PROVIDED DATA:

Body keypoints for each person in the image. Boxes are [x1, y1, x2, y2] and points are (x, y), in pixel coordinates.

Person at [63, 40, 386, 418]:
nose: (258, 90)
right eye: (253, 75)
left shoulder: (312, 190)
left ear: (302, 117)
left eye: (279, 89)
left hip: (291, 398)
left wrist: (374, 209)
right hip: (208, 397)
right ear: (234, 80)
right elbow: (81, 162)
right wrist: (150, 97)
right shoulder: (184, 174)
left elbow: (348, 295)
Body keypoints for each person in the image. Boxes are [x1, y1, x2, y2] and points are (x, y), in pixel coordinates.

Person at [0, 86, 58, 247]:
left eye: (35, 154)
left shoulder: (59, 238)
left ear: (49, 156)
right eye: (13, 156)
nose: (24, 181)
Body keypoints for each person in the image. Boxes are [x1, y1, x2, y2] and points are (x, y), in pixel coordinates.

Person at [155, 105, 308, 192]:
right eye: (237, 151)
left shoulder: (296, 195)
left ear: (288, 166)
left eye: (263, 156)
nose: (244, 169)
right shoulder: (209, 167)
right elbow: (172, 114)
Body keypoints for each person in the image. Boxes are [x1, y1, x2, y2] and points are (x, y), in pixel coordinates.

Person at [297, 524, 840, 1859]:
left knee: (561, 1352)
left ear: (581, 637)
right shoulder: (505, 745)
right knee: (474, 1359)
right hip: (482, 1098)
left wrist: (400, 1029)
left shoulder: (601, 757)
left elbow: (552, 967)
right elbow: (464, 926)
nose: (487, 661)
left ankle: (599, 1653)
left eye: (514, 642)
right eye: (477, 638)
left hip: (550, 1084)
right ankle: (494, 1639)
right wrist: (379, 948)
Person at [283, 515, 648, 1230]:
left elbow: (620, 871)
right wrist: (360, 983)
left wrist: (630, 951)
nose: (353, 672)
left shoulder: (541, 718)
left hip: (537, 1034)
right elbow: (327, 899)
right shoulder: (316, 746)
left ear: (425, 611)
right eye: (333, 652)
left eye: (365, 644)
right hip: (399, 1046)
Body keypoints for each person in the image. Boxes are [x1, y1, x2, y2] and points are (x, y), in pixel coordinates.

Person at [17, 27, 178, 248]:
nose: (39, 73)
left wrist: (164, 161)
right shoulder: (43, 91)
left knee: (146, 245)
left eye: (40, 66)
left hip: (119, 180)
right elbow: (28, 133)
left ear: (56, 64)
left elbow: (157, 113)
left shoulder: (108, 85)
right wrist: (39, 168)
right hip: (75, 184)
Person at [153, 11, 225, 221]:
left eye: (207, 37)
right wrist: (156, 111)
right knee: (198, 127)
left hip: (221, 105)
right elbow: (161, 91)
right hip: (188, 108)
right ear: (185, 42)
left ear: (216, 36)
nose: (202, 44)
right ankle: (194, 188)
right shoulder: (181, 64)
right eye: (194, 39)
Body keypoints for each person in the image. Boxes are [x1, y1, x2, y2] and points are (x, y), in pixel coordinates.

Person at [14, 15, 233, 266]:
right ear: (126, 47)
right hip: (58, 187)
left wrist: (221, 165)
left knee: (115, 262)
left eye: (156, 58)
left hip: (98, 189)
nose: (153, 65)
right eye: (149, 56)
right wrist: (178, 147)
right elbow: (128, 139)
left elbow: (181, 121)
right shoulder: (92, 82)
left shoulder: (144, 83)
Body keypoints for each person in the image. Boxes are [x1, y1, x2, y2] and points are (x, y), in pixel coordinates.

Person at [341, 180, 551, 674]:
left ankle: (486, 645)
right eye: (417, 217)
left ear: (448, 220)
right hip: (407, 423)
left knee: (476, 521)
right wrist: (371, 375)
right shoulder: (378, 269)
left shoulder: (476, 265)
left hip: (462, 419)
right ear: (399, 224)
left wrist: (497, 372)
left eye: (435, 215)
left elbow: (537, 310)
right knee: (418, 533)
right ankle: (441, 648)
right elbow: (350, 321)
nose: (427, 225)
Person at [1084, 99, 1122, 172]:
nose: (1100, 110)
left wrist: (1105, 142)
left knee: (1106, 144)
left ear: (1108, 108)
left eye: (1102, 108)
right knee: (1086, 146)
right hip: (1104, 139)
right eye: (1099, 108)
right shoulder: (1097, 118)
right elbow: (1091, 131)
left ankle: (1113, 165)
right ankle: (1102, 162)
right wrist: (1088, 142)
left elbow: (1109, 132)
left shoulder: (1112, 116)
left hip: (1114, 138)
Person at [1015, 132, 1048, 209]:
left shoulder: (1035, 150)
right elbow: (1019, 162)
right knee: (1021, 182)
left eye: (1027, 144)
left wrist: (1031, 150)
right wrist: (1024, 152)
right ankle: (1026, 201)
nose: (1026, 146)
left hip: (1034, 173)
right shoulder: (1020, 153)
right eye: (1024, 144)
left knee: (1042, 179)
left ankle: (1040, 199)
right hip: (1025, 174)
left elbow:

TASK OBJECTIVE:
Print exactly the lines of the listing above starting at the line containing "left ear: (448, 220)" and ending at the line containing "right ankle: (1102, 162)", both included.

EXERCISE OUTPUT:
left ear: (448, 220)
right hip: (407, 423)
left knee: (476, 521)
right wrist: (371, 375)
right shoulder: (378, 269)
left shoulder: (476, 265)
left hip: (462, 419)
right ear: (399, 224)
left wrist: (497, 372)
left eye: (435, 215)
left elbow: (537, 310)
right knee: (418, 533)
right ankle: (441, 648)
right elbow: (350, 321)
nose: (427, 225)
Person at [1084, 99, 1122, 172]:
nose: (1100, 110)
left wrist: (1105, 142)
left knee: (1106, 144)
left ear: (1108, 108)
left eye: (1102, 108)
right knee: (1086, 146)
right hip: (1104, 139)
right eye: (1099, 108)
right shoulder: (1097, 118)
right elbow: (1091, 131)
left ankle: (1113, 165)
right ankle: (1102, 162)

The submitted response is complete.